What Is a Myotome? Definition, Chart, and Assessment

A myotome is a fundamental concept in human anatomy, representing a specific group of muscles innervated by a single spinal nerve root. This connection between the spinal cord and muscle groups is what allows the brain to command specific movements throughout the body. Understanding myotomes is important because they offer a reliable map for diagnosing issues within the nervous system, particularly when a person experiences muscle weakness or paralysis. By testing the strength of these muscle groups, a clinician can pinpoint the exact level of the spine where a nerve may be damaged or compressed. The consistency of these nerve-to-muscle connections across individuals makes the myotome chart an indispensable tool in neurological and orthopedic health.

Defining the Myotome

The term myotome refers to the collection of muscle fibers that receive their motor signals from the ventral root of a single spinal nerve. These nerve roots emerge directly from the spinal cord and are categorized based on their location along the vertebral column, such as cervical (C), thoracic (T), lumbar (L), and sacral (S). Each of the 31 pairs of spinal nerves contains motor fibers that branch out to supply a particular myotome, enabling voluntary muscle movement.

While a single spinal nerve root is primarily associated with a myotome, most muscles in the limbs are innervated by motor fibers from more than one nerve root. Clinicians focus on the predominant action controlled by a single nerve root to simplify testing and diagnosis. For instance, the C6 nerve root contributes to elbow flexion, allowing for the rapid assessment of neurological integrity.

Myotomes are often discussed alongside dermatomes, which represent the area of skin supplied with sensory fibers from a single spinal nerve root. Myotomes are responsible for coordinating voluntary movement, while dermatomes relay sensation, such as touch or temperature. A problem affecting a single nerve root can cause both muscle weakness (a myotomal deficit) and altered skin sensation (a dermatomal deficit).

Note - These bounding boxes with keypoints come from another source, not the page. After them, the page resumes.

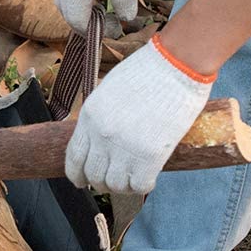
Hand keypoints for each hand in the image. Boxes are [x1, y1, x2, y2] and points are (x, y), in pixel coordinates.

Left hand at [65, 35, 215, 193]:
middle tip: (112, 181)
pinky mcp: (149, 155)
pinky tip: (148, 179)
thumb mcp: (109, 91)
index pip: (74, 157)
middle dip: (101, 182)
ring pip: (115, 184)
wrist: (176, 64)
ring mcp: (124, 147)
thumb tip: (99, 140)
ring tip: (132, 180)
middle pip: (93, 175)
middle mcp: (102, 136)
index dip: (77, 174)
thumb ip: (101, 117)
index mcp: (89, 117)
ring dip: (122, 186)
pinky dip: (142, 186)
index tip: (80, 181)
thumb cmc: (148, 71)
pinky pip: (139, 185)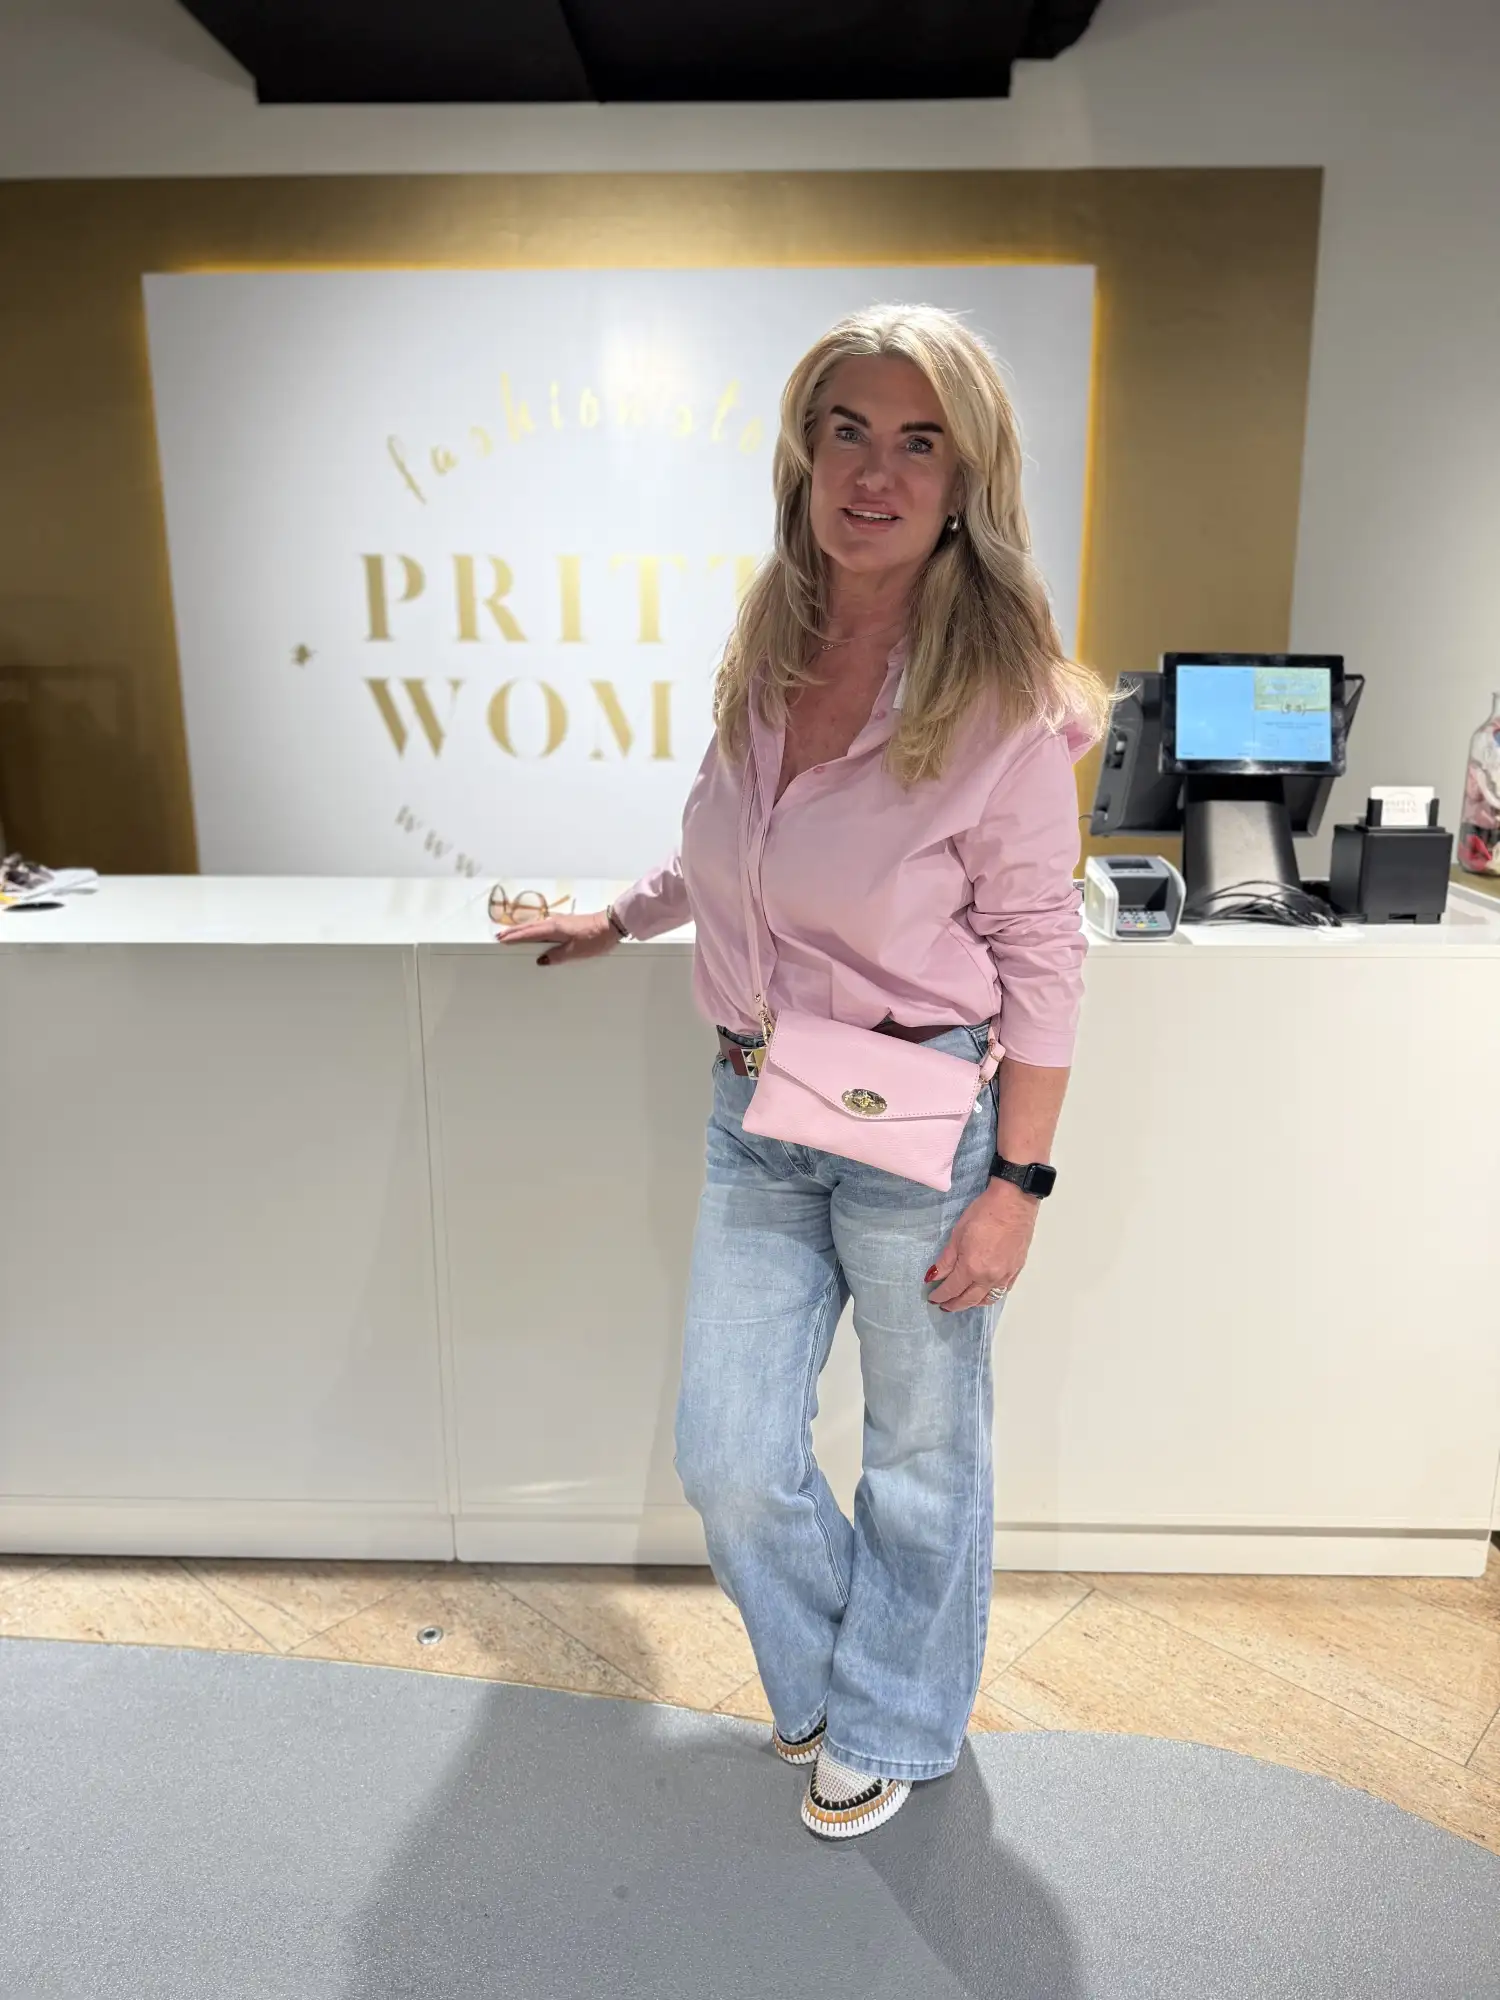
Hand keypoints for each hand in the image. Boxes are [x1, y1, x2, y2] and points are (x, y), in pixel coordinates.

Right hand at [494, 908, 620, 965]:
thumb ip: (556, 956)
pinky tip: (534, 932)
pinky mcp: (567, 923)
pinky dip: (534, 929)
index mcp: (553, 928)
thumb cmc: (595, 938)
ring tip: (512, 934)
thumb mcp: (575, 952)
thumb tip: (540, 960)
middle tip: (500, 936)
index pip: (528, 933)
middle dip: (514, 931)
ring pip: (536, 925)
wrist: (612, 925)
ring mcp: (561, 921)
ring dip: (523, 929)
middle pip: (529, 927)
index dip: (514, 936)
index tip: (501, 939)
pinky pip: (544, 926)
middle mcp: (554, 922)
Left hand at [926, 1181, 1038, 1312]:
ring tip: (962, 1301)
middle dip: (954, 1304)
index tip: (932, 1297)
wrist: (1014, 1202)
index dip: (940, 1295)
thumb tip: (934, 1277)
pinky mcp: (1016, 1270)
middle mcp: (990, 1277)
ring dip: (973, 1304)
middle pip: (969, 1300)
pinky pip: (1002, 1291)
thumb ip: (946, 1260)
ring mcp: (1005, 1275)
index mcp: (972, 1268)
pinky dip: (990, 1296)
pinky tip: (984, 1293)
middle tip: (943, 1305)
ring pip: (987, 1299)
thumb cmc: (983, 1213)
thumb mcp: (957, 1235)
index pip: (952, 1289)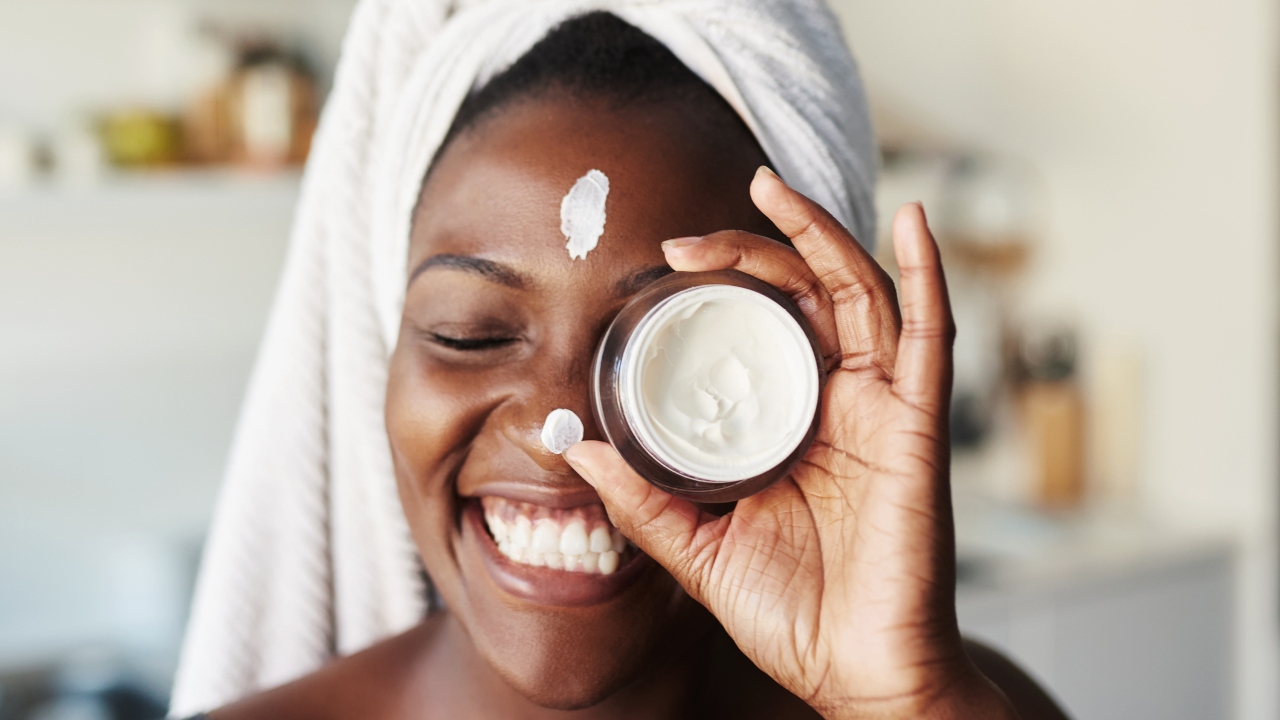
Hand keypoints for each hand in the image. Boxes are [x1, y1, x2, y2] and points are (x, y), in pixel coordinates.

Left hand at [564, 168, 1016, 718]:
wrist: (856, 675)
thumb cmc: (793, 615)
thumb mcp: (698, 547)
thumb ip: (643, 497)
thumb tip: (576, 449)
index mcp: (791, 425)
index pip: (761, 329)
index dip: (721, 288)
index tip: (663, 268)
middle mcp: (839, 405)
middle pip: (805, 296)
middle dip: (751, 251)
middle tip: (686, 240)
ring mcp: (882, 410)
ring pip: (860, 294)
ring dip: (820, 234)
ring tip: (772, 187)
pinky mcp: (919, 428)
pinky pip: (931, 336)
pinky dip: (929, 271)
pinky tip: (913, 218)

Segmental Organization of Myotomes

The spinal nerve roots are organized into segments, and each segment is consistently mapped to a specific motor action, forming the basis of the myotome chart. The cervical spine roots (C1–C8) primarily control the muscles of the neck, shoulders, and upper limbs. The lumbar (L1–L5) and sacral (S1–S5) roots manage the movements of the hips, legs, and feet. The thoracic roots (T2–T12) largely innervate the muscles of the trunk and chest wall.

Specific myotomes are tested because they represent the most easily isolated actions controlled by that particular nerve root. A detailed mapping of these segments is vital for localizing a neurological issue to a precise spinal level.

Key Myotome Actions

The following actions are used to test specific nerve roots:

  • C5: Shoulder abduction (raising the arm out to the side).
  • C7: Elbow extension (straightening the arm).
  • L4: Ankle dorsiflexion (pulling the foot and toes upward).
  • L5: Extension of the big toe upward.
  • S1: Ankle plantarflexion (the downward push of the foot).

Clinical Assessment and Interpretation

Clinicians use manual muscle testing (MMT) to assess the function of myotomes, which is a standard procedure in a neurological examination. This process involves asking a patient to perform a specific movement against the resistance applied by the examiner. The purpose is to check for muscle weakness, known as a myotomal deficit, that could indicate a problem with the nerve root supplying that muscle group.

The strength is graded using a standard muscle grading scale that ranges from 0 to 5. A score of 5 represents normal strength, where the muscle can complete its full range of motion against gravity and maximal resistance. A score of 3 indicates that the muscle can only complete the motion against the force of gravity, with no added resistance. If the muscle cannot move the limb against gravity, the test is repositioned to eliminate gravity, and a score of 2 or less is assigned.

A finding of weakness in a specific myotome is highly significant because it suggests a problem at the corresponding nerve root level. For instance, if a patient exhibits weakness in big toe extension (L5 myotome) but not in knee extension (L3/L4 myotome), the clinician can localize the injury to the L5 spinal nerve root. This information is particularly useful for diagnosing conditions like a herniated disc, which often compresses a single nerve root as it exits the spine. The precise identification of the affected nerve root guides treatment decisions, such as physical therapy or surgical intervention.